The general director of water and waste water in Gaza’s municipal government, Maher Salem, said cities suffer from major collapse of infrastructure and can barely can deliver the demand of 50 to 60 liters of water to every individual per day. The World Health Organization’s recommended average daily consumption rate is 120 liters per day. What’s more, Salem said drinking water in Gaza has been non potable for two years, and there is no other aquifer or source of water inside of Gaza. The “excessive extraction of water from aquifers,” said Khaloud Abu Elhen, chief of the Water and Environment department at al-Azhar University, “allows Mediterranean waters with sewage and chemicals to leak into it.”
That means in order to get clean drinking water, the majority of households of Gaza depend on buying filtered water from the specialized vendors or bottled imported water, which all has high cost.
About the possible solutions to this crisis: Abu Elhen proposed laws that restrict the drilling of groundwater wells, as well as developing a wastewater treatment system and limits to irrigation to ease pressure on the aquifer. It’s a comprehensive plan aimed at improving the system of the water network.
Nabil al-Swalhy, a lecturer in science department at al-Azhar University, said “it’s possible to operate the wastewater treatment station by using solar panels. During the year 2016 solar energy started to be used in Gaza as a new way to generate electricity and overcome the electricity crisis but because of its high cost it’s difficult to use it in households.”
Beyond liquid waste, solid waste is an even older problem.
There are only three official landfills in Gaza, Sofa in eastern Khan Younis, Tal Alsoltan in Rafah, and Johr Aldik in eastern Gaza. These landfills hit capacity 11 years ago. Despite this fact, these landfills still receive waste until now and new unofficial landfills (70 to 80) are being used in areas close to homes and farms.

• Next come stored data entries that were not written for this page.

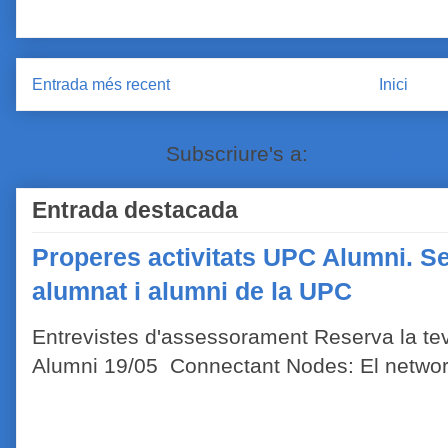
Entrada més recent
Inici
Subscriure's a:
Comentaris de
Entrada destacada
Properes activitats UPC Alumni. Se
alumnat i alumni de la UPC
Entrevistes d'assessorament Reserva la tev
Alumni 19/05 Connectant Nodes: El network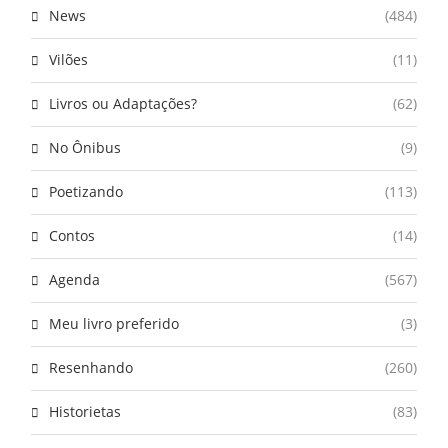
News
(484)
Vilões
(11)
Livros ou Adaptações?
(62)
No Ônibus
(9)
Poetizando
(113)
Contos
(14)
Agenda
(567)
Meu livro preferido
(3)
Resenhando
(260)
Historietas
(83)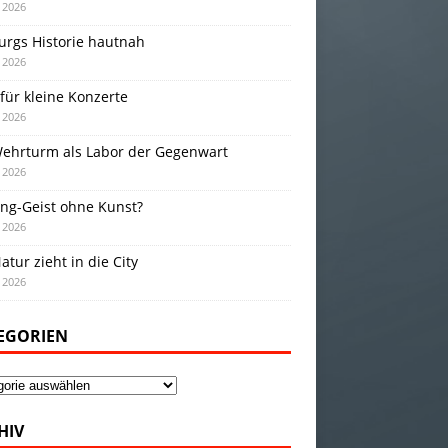
i 2026
urgs Historie hautnah
i 2026
für kleine Konzerte
i 2026
Wehrturm als Labor der Gegenwart
i 2026
ing-Geist ohne Kunst?
i 2026
atur zieht in die City
i 2026
EGORIEN
gorien
HIV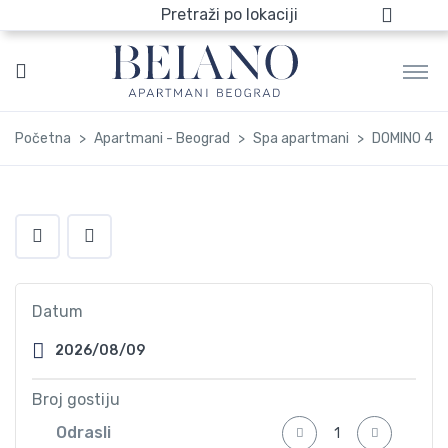
Pretraži po lokaciji
Početna
Apartmani - Beograd
Spa apartmani
DOMINO 4
Datum
Broj gostiju
Odrasli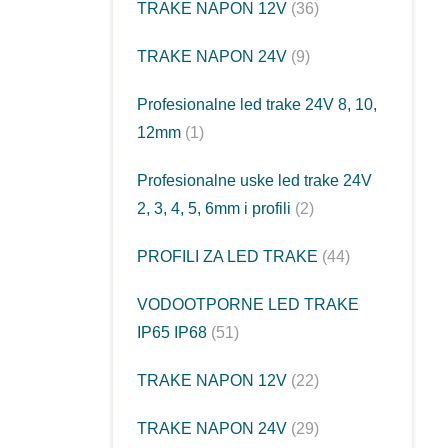
TRAKE NAPON 12V
36
TRAKE NAPON 24V
9
Profesionalne led trake 24V 8, 10,
12mm
1
Profesionalne uske led trake 24V
2, 3, 4, 5, 6mm i profili
2
PROFILI ZA LED TRAKE
44
VODOOTPORNE LED TRAKE
IP65 IP68
51
TRAKE NAPON 12V
22
TRAKE NAPON 24V
29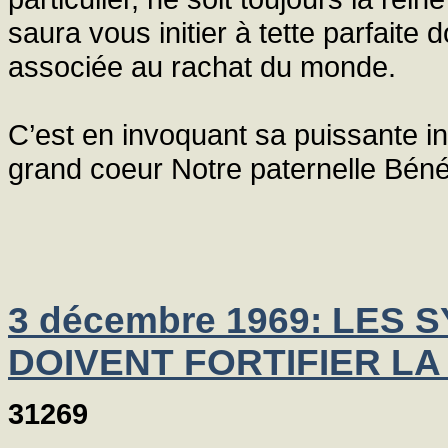
saura vous initier à tette parfaite do
associée au rachat du monde.
C’est en invoquant sa puissante 
grand coeur Notre paternelle Béné
3 décembre 1969: LES
DOIVENT FORTIFIER LA
31269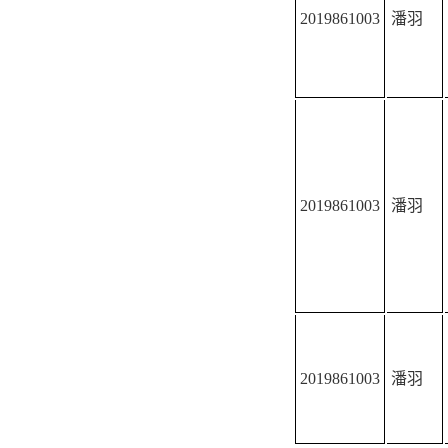
2019861003
潘羽
2019861003
潘羽
2019861003
潘羽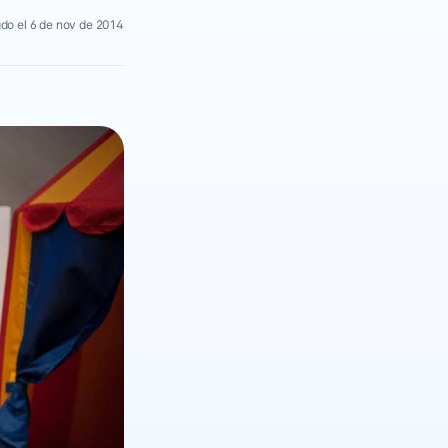
do el 6 de nov de 2014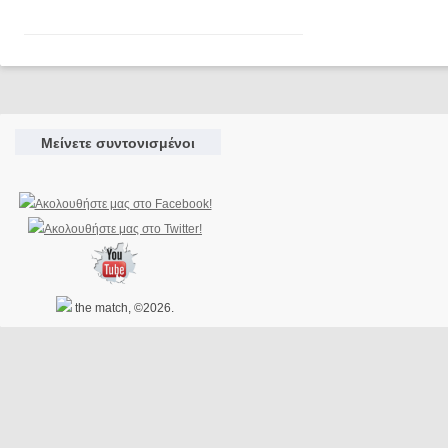
Μείνετε συντονισμένοι
the match, ©2026.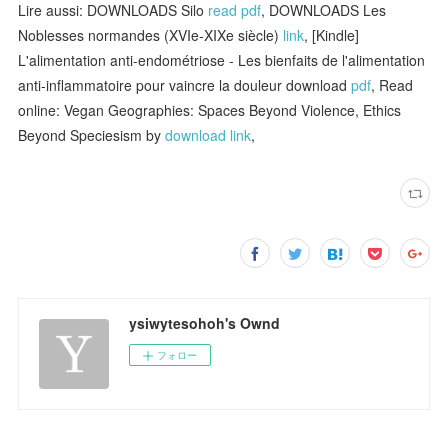
Lire aussi: DOWNLOADS Silo
read pdf
, DOWNLOADS Les
Noblesses normandes (XVIe-XIXe siècle)
link
, [Kindle]
L'alimentation anti-endométriose - Les bienfaits de l'alimentation
anti-inflammatoire pour vaincre la douleur download
pdf
, Read
online: Vegan Geographies: Spaces Beyond Violence, Ethics
Beyond Speciesism by
download link
,
ysiwytesohoh's Ownd
フォロー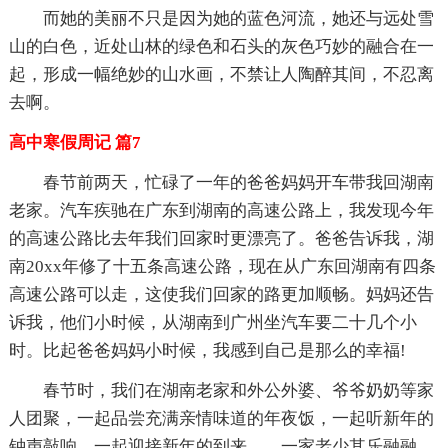
而她的美丽不只是因为她的蓝色河流，她还与远处雪
山的白色，近处山林的绿色和石头的灰色巧妙的融合在一
起，形成一幅绝妙的山水画，不禁让人陶醉其间，不忍离
去啊。
高中寒假周记 篇7
春节前两天，忙碌了一年的爸爸妈妈开车带我回湖南
老家。汽车疾驰在广东到湖南的高速公路上，我发现今年
的高速公路比去年我们回家时更漂亮了。爸爸告诉我，湖
南20xx年修了十五条高速公路，现在从广东回湖南有四条
高速公路可以走，这使我们回家的路更加顺畅。妈妈还告
诉我，他们小时候，从湖南到广州坐汽车要二十几个小
时。比起爸爸妈妈小时候，我感到自己是那么的幸福!
春节时，我们在湖南老家和外公外婆、爷爷奶奶等家
人团聚，一起品尝充满亲情味道的年夜饭，一起听新年的
钟声敲响，一起迎接新年的到来……一家老少其乐融融，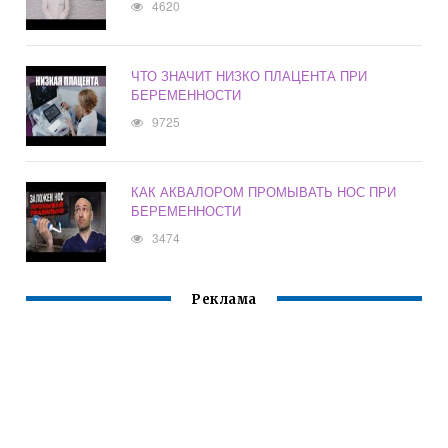
4620
ЧТО ЗНАЧИТ НИЗКО ПЛАЦЕНТА ПРИ
БЕРЕМЕННОСТИ
9725
КАК АКВАЛОРОМ ПРОМЫВАТЬ НОС ПРИ
БЕРЕМЕННОСТИ
3474
Реклама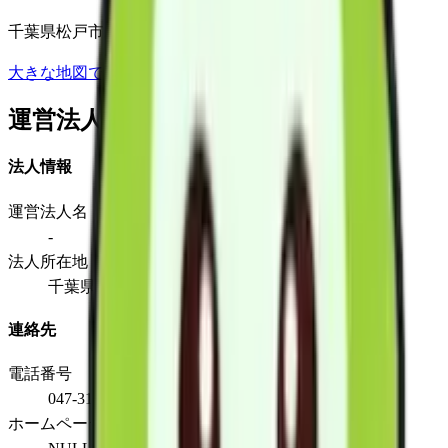
千葉県松戸市馬橋2436-4
大きな地図で見る
運営法人
法人情報
運営法人名
-
法人所在地
千葉県松戸市馬橋2436-4
連絡先
電話番号
047-315-5098
ホームページ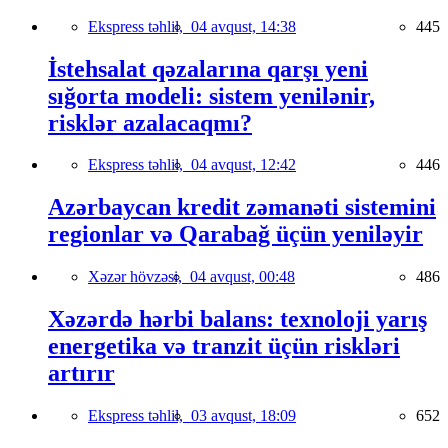
Ekspress təhlil,
04 avqust, 14:38
445
İstehsalat qəzalarına qarşı yeni
sığorta modeli: sistem yenilənir,
risklər azalacaqmı?
Ekspress təhlil,
04 avqust, 12:42
446
Azərbaycan kredit zəmanəti sistemini
regionlar və Qarabağ üçün yeniləyir
Xəzər hövzəsi,
04 avqust, 00:48
486
Xəzərdə hərbi balans: texnoloji yarış
energetika və tranzit üçün riskləri
artırır
Ekspress təhlil,
03 avqust, 18:09
652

Nour al-Madhoun, head of the solid waste department for the headquarters of municipal councils, a trade union-like body run out of Khan Younis, said, “landfills expired in 2008, and we believe that we entered the first phase of a real humanitarian environmental crisis.”
What’s more, only 5.2 percent of recyclable materials in Gaza are recycled. “The siege is a huge border to adopting recycling,” said Madhoun. “There are many individual youth initiatives but there’s not enough support for them.”
Zeinab Aziz, 28, with 20 of her friends opened a community project to promote household recycling as a practical step average Palestinians can take to reduce the amount of waste. With no facilities to process recycling, single-use plastic bags are as materials in artistic works. They becomes the fabric for doll clothes, and are sold at bazaars for at a reduced price. Each doll in a brightly colored knitted-bag sweater or dress costs around $2.
Aziz is a mother of three. She named her team “heritage.” Most of the women who make the clothes have college degrees but can’t find work in Gaza.
“Our major goal is to contribute to saving the environment and making it a better place for our children. This initiative also helps us to find a source of living with modest costs,” she said.